We reuse most of the code used for the MNIST digits classification in the notebook [Machine Learning Fundamentals](ml_fundamentals.ipynb) with the fully connected layers.

In [1]:
from tensorflow.keras.datasets import mnist
(train_images, train_labels), (test_images, test_labels) = mnist.load_data()
train_images = train_images.reshape((60000, 28, 28, 1))
train_images = train_images.astype("float32") / 255
test_images = test_images.reshape((10000, 28, 28, 1))
test_images = test_images.astype("float32") / 255

Downloading data from https://storage.googleapis.com/tensorflow/tf-keras-datasets/mnist.npz


We compile and fit the CNN model  

In [5]:
model.compile(optimizer="rmsprop", loss="sparse_categorical_crossentropy", metrics=["accuracy"])
model.fit(train_images, train_labels, epochs=5, batch_size=64)

Epoch 1/5
Epoch 2/5
Epoch 3/5
Epoch 4/5
Epoch 5/5


<keras.src.callbacks.History at 0x792256251930>

We perform an evaluation of the model's performances on the test set. We can see the our network with only three convolutional layers achieves a better performance than the fully connected model.

In [6]:
test_loss, test_acc = model.evaluate(test_images, test_labels)
print(f"Test accuracy: {test_acc:.3f}")

Test accuracy: 0.994


## The convolution operation
The difference between a dense layer and a convolutional layer is that a dense (fully connected) layer learns global patterns in an image, while a convolutional layer learns local patterns within small 2D windows that do not depend on their location in the image. In our convolutional layers we have used a window of size 3x3 pixels (kernel size). The advantages of using convolutional layers is that they learn patterns that are

* translational invariant
* hierarchically organized

An object can be learnt by the convolutional layer as made up of simpler objects such as circles and lines, wherever they appear in the same configuration.
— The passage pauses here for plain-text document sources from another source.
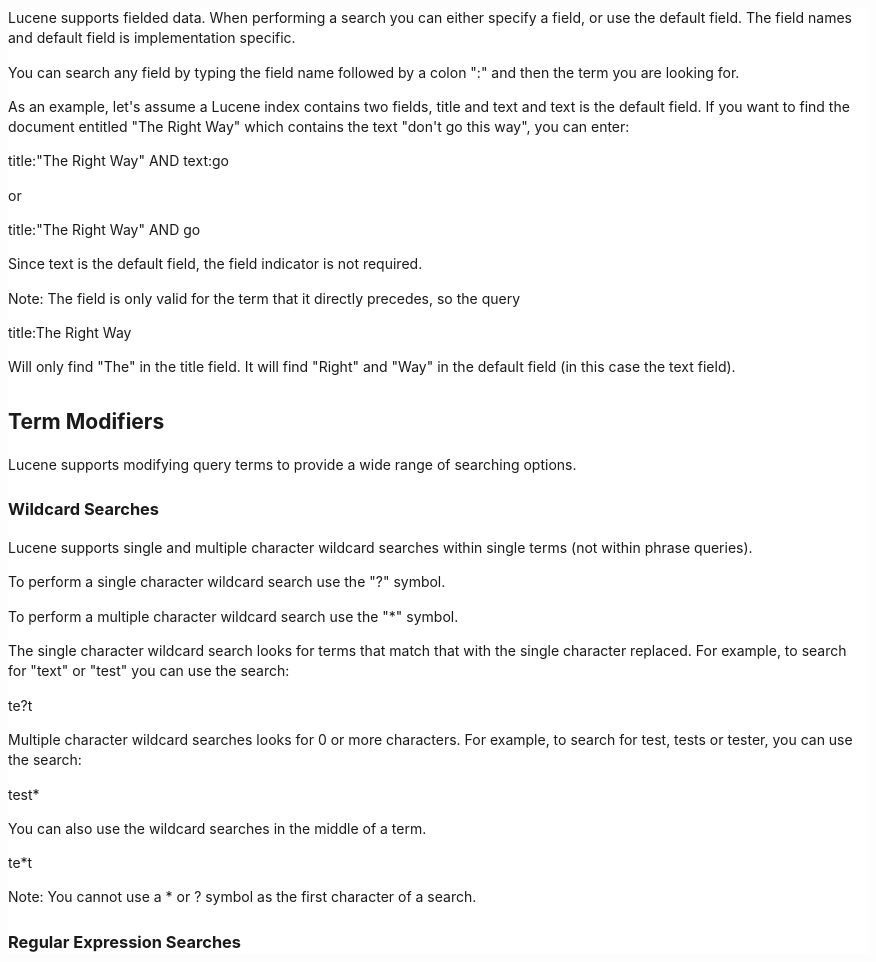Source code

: Lucene supports fielded data. When performing a search you can either specify a field, or use the default field. The field names and default field is implementation specific.

You can search any field by typing the field name followed by a colon ":" and then the term you are looking for. 

As an example, let's assume a Lucene index contains two fields, title and text and text is the default field. If you want to find the document entitled "The Right Way" which contains the text "don't go this way", you can enter: 

title:"The Right Way" AND text:go

or

title:"The Right Way" AND go

Since text is the default field, the field indicator is not required.

Note: The field is only valid for the term that it directly precedes, so the query

title:The Right Way

Will only find "The" in the title field. It will find "Right" and "Way" in the default field (in this case the text field). 

</div>

## Term Modifiers

<div class="section">

Lucene supports modifying query terms to provide a wide range of searching options.

### Wildcard Searches

Lucene supports single and multiple character wildcard searches within single terms (not within phrase queries).

To perform a single character wildcard search use the "?" symbol.

To perform a multiple character wildcard search use the "*" symbol.

The single character wildcard search looks for terms that match that with the single character replaced. For example, to search for "text" or "test" you can use the search:

te?t

Multiple character wildcard searches looks for 0 or more characters. For example, to search for test, tests or tester, you can use the search: 

test*

You can also use the wildcard searches in the middle of a term.

te*t

Note: You cannot use a * or ? symbol as the first character of a search.

### Regular Expression Searches
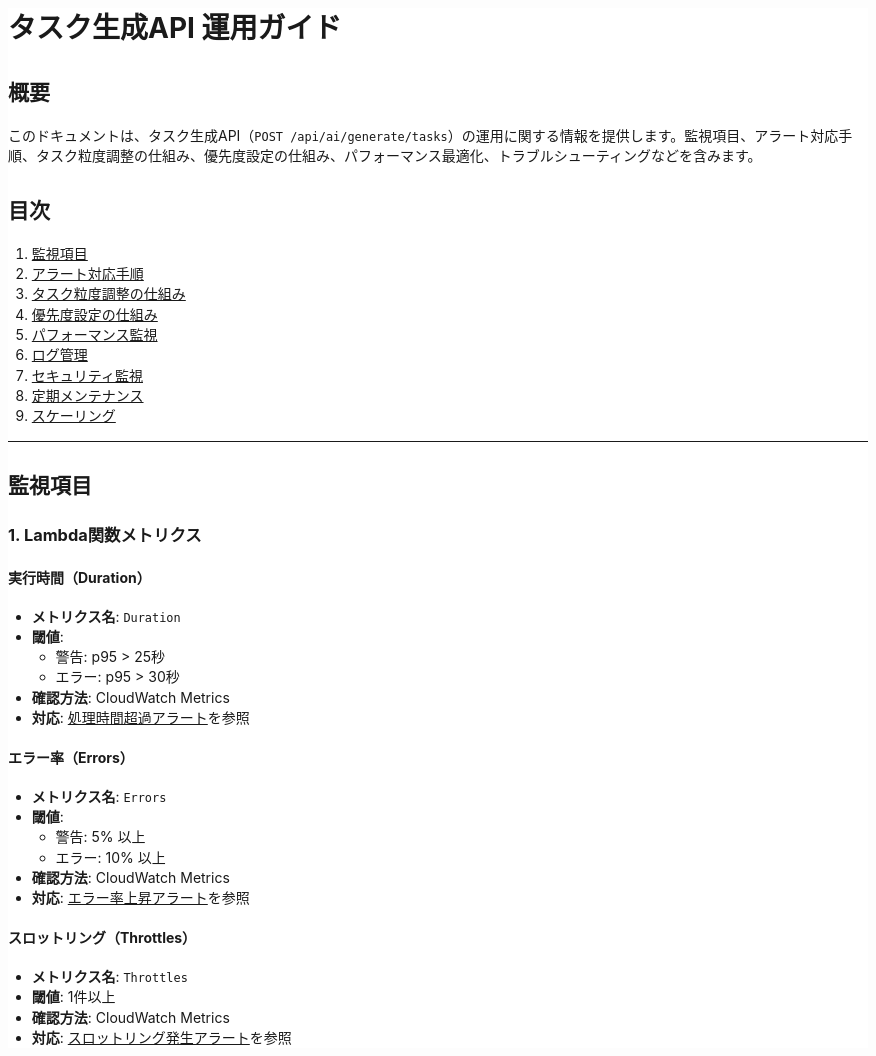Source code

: # タスク生成API 運用ガイド

## 概要

このドキュメントは、タスク生成API（`POST /api/ai/generate/tasks`）の運用に関する情報を提供します。監視項目、アラート対応手順、タスク粒度調整の仕組み、優先度設定の仕組み、パフォーマンス最適化、トラブルシューティングなどを含みます。

## 目次

1. [監視項目](#監視項目)
2. [アラート対応手順](#アラート対応手順)
3. [タスク粒度調整の仕組み](#タスク粒度調整の仕組み)
4. [優先度設定の仕組み](#優先度設定の仕組み)
5. [パフォーマンス監視](#パフォーマンス監視)
6. [ログ管理](#ログ管理)
7. [セキュリティ監視](#セキュリティ監視)
8. [定期メンテナンス](#定期メンテナンス)
9. [スケーリング](#スケーリング)

---

## 監視項目

### 1. Lambda関数メトリクス

#### 実行時間（Duration）

- **メトリクス名**: `Duration`
- **閾値**:
  - 警告: p95 > 25秒
  - エラー: p95 > 30秒
- **確認方法**: CloudWatch Metrics
- **対応**: [処理時間超過アラート](#処理時間超過アラート)を参照

#### エラー率（Errors）

- **メトリクス名**: `Errors`
- **閾値**:
  - 警告: 5% 以上
  - エラー: 10% 以上
- **確認方法**: CloudWatch Metrics
- **対応**: [エラー率上昇アラート](#エラー率上昇アラート)を参照

#### スロットリング（Throttles）

- **メトリクス名**: `Throttles`
- **閾値**: 1件以上
- **確認方法**: CloudWatch Metrics
- **対応**: [スロットリング発生アラート](#スロットリング発生アラート)を参照
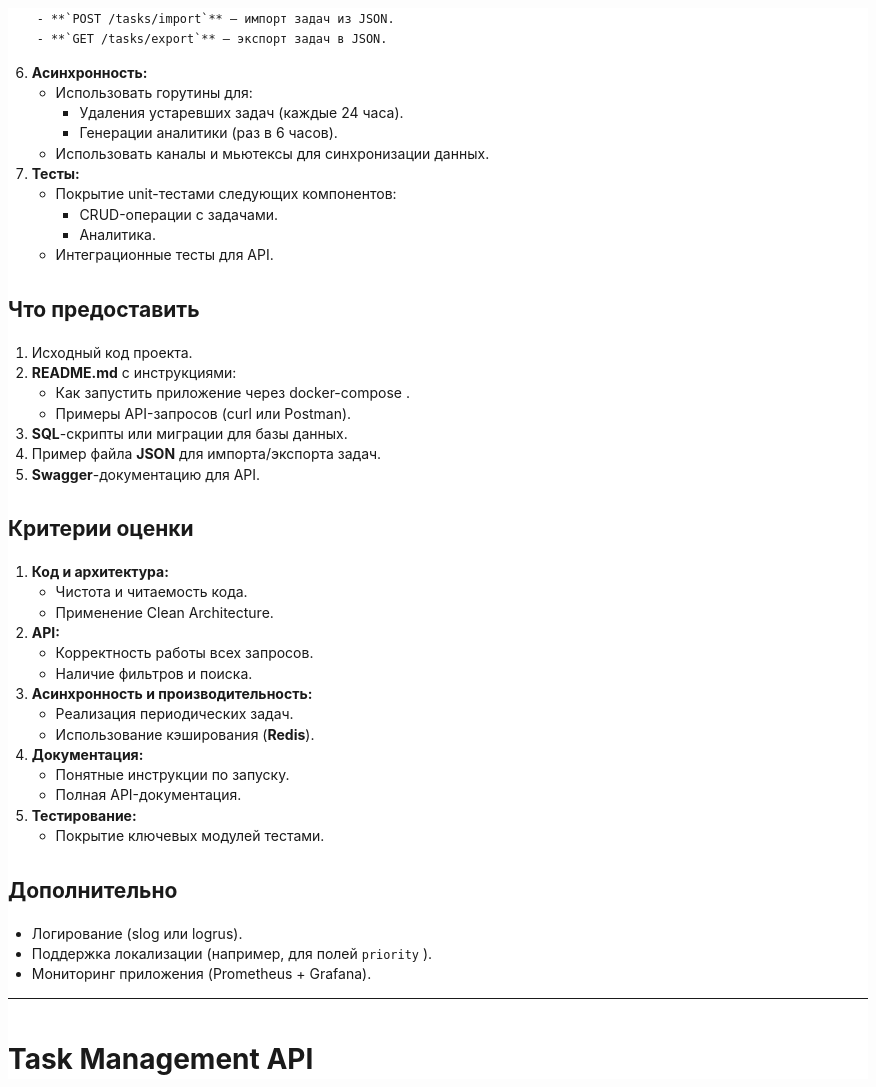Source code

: 		- **`POST /tasks/import`** — импорт задач из JSON.
		- **`GET /tasks/export`** — экспорт задач в JSON.
6. **Асинхронность:**
	- Использовать горутины для:
		- Удаления устаревших задач (каждые 24 часа).
		- Генерации аналитики (раз в 6 часов).
	- Использовать каналы и мьютексы для синхронизации данных.
7. **Тесты:**
	- Покрытие unit-тестами следующих компонентов:
		- CRUD-операции с задачами.
		- Аналитика.
	- Интеграционные тесты для API.

## Что предоставить

1. Исходный код проекта.
2. **README.md** с инструкциями:
	- Как запустить приложение через docker-compose .
	- Примеры API-запросов (curl или Postman).
3. **SQL**-скрипты или миграции для базы данных.
4. Пример файла **JSON** для импорта/экспорта задач.
5. **Swagger**-документацию для API.

## Критерии оценки

1. **Код и архитектура:**
	- Чистота и читаемость кода.
	- Применение Clean Architecture.
2. **API:**
	- Корректность работы всех запросов.
	- Наличие фильтров и поиска.
3. **Асинхронность и производительность:**
	- Реализация периодических задач.
	- Использование кэширования (**Redis**).
4. **Документация:**
	- Понятные инструкции по запуску.
	- Полная API-документация.
5. **Тестирование:**
	- Покрытие ключевых модулей тестами.

## Дополнительно

- Логирование (slog или logrus).
- Поддержка локализации (например, для полей `priority` ).
- Мониторинг приложения (Prometheus + Grafana).

---
# Task Management API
A convolutional layer is defined by its

* window (or kernel) size
* number of filters (or channels / feature maps)

Each kernel of size K x K is learnt so that the number of parameters to be learnt by a convolutional layer depends on the kernel size, the number of filters, and the way the kernel is moved over the feature maps, that is the padding and the stride.